I love the action that happens in the ICU–the controlled chaos. I’m a closet adrenalin junky.
What do I dislike?
Residents who do not know what the hell they are talking about, giving you orders and telling you to do things that you know will kill the patient. In the midst of a patient going downhill, the resident on the phone with the true doctor, unsure of what is happening. You feel like slapping the resident and pulling the phone from his/her hand and talking to the doctor yourself. I’m not saying all residents are like this, but some are. Just because you have been to medical school doesn’t mean you need to be a cocky nasty person.
It disturbs me when after years of ignoring a family member as evidenced by the lack of hygiene and medical state they are in-once the family member is admitted to the hospital, the family members are all of a sudden involved in the persons life. How could someone ignore their sick mother for years, and all of a sudden care?
I don’t like yelling. I don’t like screaming. I try to avoid conflict, and am incredibly passive (yes, passive aggressive too). Probably one of my biggest flaws. I hate having to raise my voice when talking to others. I have a very hard time criticizing others, and even harder time when others criticize me (perfectionist? Hell yeah, I admit it. Being a perfectionist and working in intensive care works well.
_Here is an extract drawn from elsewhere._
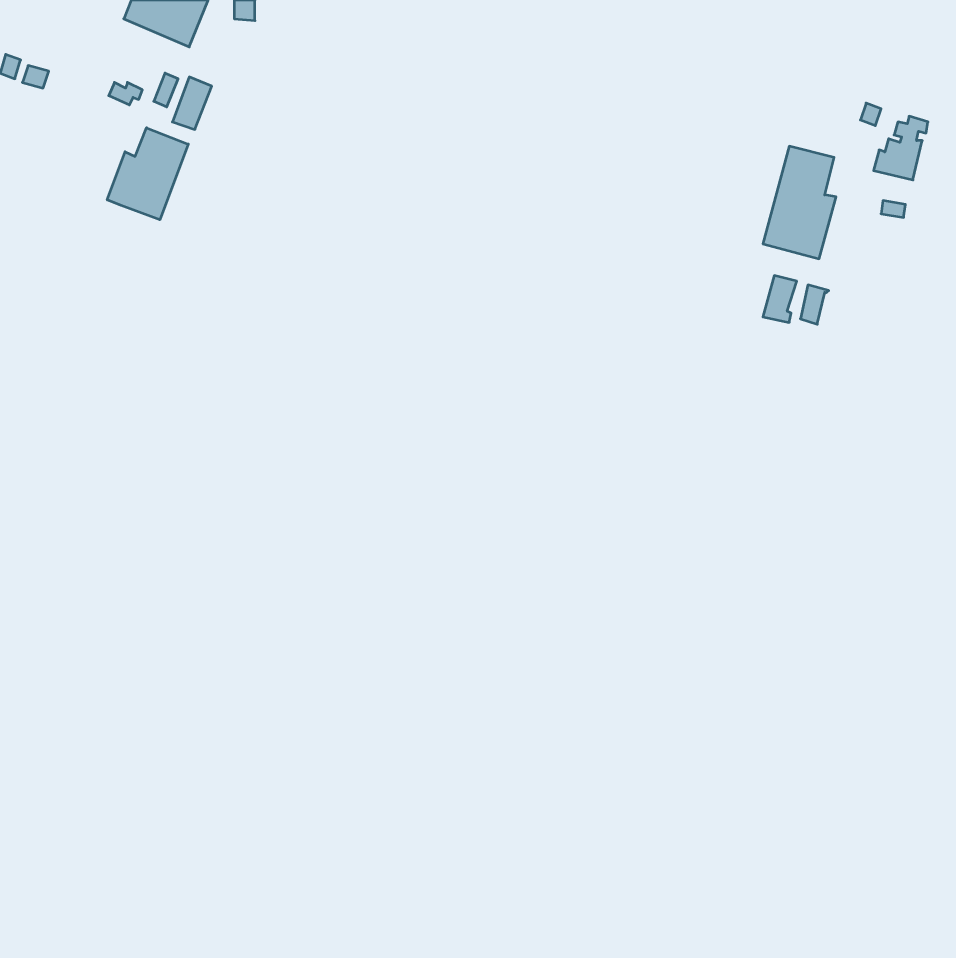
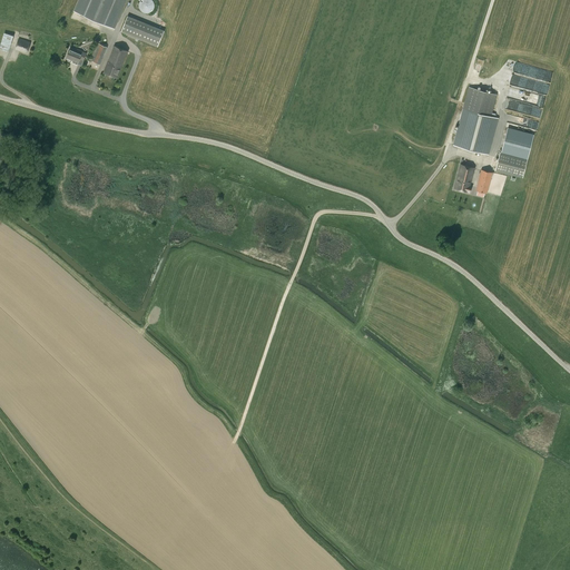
building: none -> [121,17,164,47]
building: [107,128,188,220] -> none
building: none -> [494,128,533,177]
In order to be on top of everything, knowing each detail is required). I’m getting better with age with the criticism, but still have a thing with people yelling at me. Even though it happens often in a hospital setting, where stress levels triple of family members and friends of the patients, I know because I was there when my grandmother was in the same ICU as I work last year, it still bothers me.“Poor thing, got slammed by a family member last night. Could you imagine? Someone screaming at our Molly?”
And there is nothing worse than getting yelled at for something you have no control over what.so.ever.
“Ma’am, I apologize, but I have no control over that, you really need to discuss that with the doctor tomorrow. I’m not a surgeon. I’m not a doctor. The knowledge I have about your husband is what I’ve seen documented, and the report I’ve gotten from the other nurses.”
The above example is another thing I dislike about the job.
Another one: the insane amount of paperwork we have to do. I care. A lot. Too much. But you need that in my profession.However, a warning to new nurses. Nursing now is not what it was twenty years ago. If you do not like to document, don’t become a nurse. At least in the United States of America. I would say, 90% of nursing now is covering your ass for what you did and didn’t do. Not to scare you, but just think– in a country where you will sue your neighbor for falling on their driveway over a branch, imagine now working in a profession where you are legally responsible for caring for a living beings life. If you write in a note that you gave a medication or you called a doctor, you did that. You wrote that down on a medical record. Twenty years from now when you are in court and people are asking you what happened on that “Tuesday at 0215 on so-and-so date” will you remember? No. But the documentation will. There is a reason in nursing school now they drill “DOCUMENT.DOCUMENT.DOCUMENT.” into your brain. What do I remember about nursing school? Those three words. Well, those, and just pure misery.
I don’t like the fact that in the adult ICU, the majority of the patients will never leave the hospital due to their age and medical condition. Unlike kids, they won’t bounce back to perfect health.
Lastly (I could go on and on with this post), it breaks my heart to see grown men cry. I can deal with women crying–it’s what women do. But when a son comes to visit his dying father in tears, I think I can actually feel my heart cracking. And I’ve dealt with a lot of deaths at work.
All in all, I still feel I could not have picked a job that fits my personality better. I know I won’t be staying at TKH forever, but thus far, it’s been a great job.